Unfortunately, now I live in a jointly-owned building and using a Yagi antenna 2.5 metres long, that come out of the terrace, it's not so convenient and I think my neighbours could be scared. Moreover, after have seen the 14 elements Yagi antenna simulation with 4nec2 software, I had a wish to see if I find out a better features antenna compared to Yagi antenna.
As a matter of fact, Yagi antenna has several secondary lobes and frequently, with strong signals, it's hard to understand from where the signal come from, ever since secondary lobes capture the signal even if the antenna isn't aimed to the right direction. Besides, Yagi antenna has not a very good F/B. Yes, ok: -27 dB aren't so bad but secondary lobes range from -15 to -20 dB.
Then, if I can't go too much out of my terrace, why can't I develop the antenna in width dimensions, for example, like a broadside antenna?
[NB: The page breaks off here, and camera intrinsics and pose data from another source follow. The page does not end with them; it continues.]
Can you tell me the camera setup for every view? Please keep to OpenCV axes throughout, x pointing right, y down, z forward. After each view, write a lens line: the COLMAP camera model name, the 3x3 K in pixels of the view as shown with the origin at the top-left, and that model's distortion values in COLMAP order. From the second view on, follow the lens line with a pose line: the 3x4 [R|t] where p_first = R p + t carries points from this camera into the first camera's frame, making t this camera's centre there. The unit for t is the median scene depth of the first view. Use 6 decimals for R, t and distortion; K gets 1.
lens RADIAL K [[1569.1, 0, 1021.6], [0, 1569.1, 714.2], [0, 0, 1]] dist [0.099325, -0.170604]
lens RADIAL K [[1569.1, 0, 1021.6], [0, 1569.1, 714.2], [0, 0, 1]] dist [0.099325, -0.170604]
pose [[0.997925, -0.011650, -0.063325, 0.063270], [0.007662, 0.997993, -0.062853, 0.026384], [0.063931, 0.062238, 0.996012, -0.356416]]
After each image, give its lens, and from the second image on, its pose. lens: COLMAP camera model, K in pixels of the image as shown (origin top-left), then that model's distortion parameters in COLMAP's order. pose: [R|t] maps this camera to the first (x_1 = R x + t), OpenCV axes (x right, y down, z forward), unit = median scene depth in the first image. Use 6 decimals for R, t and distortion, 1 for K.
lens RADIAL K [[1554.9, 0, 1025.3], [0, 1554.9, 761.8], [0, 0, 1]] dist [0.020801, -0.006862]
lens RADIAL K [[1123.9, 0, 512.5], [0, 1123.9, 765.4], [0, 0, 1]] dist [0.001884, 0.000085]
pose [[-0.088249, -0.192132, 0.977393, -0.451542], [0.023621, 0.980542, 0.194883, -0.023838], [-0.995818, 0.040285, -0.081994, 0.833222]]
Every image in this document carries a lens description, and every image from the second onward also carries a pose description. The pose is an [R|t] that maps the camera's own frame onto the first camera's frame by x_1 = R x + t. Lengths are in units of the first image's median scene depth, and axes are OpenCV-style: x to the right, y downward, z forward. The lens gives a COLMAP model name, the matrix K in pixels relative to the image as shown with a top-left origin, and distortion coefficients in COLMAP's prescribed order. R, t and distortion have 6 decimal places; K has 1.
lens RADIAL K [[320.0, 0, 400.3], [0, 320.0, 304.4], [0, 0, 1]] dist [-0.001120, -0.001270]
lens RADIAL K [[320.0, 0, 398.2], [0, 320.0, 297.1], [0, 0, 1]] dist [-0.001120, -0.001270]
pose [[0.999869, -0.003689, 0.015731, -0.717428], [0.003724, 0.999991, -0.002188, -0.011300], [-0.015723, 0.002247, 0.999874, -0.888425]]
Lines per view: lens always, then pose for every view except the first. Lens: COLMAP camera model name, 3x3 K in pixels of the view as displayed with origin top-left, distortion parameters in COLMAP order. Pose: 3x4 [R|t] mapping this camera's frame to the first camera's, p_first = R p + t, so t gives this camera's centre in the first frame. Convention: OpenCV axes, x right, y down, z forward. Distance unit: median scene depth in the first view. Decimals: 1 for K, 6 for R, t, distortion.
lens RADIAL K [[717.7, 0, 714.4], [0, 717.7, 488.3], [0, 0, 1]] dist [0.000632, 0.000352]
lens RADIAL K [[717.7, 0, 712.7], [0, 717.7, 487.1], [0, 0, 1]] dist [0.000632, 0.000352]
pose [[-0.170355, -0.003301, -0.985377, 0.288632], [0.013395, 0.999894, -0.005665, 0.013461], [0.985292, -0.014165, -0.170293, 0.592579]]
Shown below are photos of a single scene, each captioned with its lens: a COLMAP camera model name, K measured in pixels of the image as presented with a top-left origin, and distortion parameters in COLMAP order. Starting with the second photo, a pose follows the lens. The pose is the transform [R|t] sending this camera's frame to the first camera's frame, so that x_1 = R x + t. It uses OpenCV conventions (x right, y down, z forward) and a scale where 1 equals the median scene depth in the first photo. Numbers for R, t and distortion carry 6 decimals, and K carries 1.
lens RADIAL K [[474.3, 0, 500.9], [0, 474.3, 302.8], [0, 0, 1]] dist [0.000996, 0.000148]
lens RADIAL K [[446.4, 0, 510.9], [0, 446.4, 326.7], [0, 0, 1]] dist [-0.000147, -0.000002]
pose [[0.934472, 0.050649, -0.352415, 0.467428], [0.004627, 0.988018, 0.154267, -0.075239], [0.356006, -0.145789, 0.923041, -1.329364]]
Moreover, if I do a wire mesh for reflector, maybe the antenna could be stealth.
Instinctively, I've always been attracted by double H antenna that I found at page 109 of "Le antenne riceventi e trasmittenti", a very nice Nuova Elettronica's book. Here it is:
Simulating the antenna with 4nec2, I played with all parametres: first with dipoles lenght, after with their relative distance, then with the distance between dipoles and the reflector, to end with reflector panel area, all of it in the purpose to obtain the perfect resonance and the best front to back ratio. Certainly this is NOT an easy to handle antenna: in fact reflector's dimensions are 1.8 metres by 1.6 metres, but this is like a parabolic dish and it fires the signal exactly where I want to and it hasn't secondary significant lobes, especially on the back and sideways, so this antenna could be excellent to unwanted signals.
Below, the double H antenna simulation with reflector for PMR446 band, with gain's graphs, with front to back ratio, VSWR curve, impedance and resistance curves, vertical and horizontal radiation patterns and tridimensional patterns:
Note that front to back ratio is -47.5 dB (8 signal points!), the only secondary lobe in the back side is -35.4 dB, the only secondary lobe in the front side is -16 dB.
The antenna's impedance is pure 73.6 ohm without reactance, so the antenna is perfectly in resonance in our narrow slice of frequencies, 446-446.1 MHz and even if transmitter doesn't see the expected 50 ohm, we'll have not to care about it, VSWR is under 1.5. What's the problem? If you look around, you'll find out worse things.
The distance between wires that connects the dipoles in phase/counterphase was fixed to 25 millimetres to stop the impedance line's to 386 ohm, accordingly the formula 276*log(D/d) where D = the distance between the wires centre (25 mm) and d = the wire's diametre (2 mm) and the logarithm is 10 based.
Below, the comparison between radiation pattern of the two antennas, the 14 elements optimized Yagi antenna (red line) and the double H antenna (blue line), we can see that gain's difference is only a little more than 1 dB, but front to back ratio is definitely the best for double H antenna:
Being this a balanced antenna too, I'll provide a balanced/unbalanced coupling with 1/4 wave cable.
Here you can find the .nec file of this simulation with 4nec2 software of double H antenna just analized.
And now, we only have to look for the material and do the job!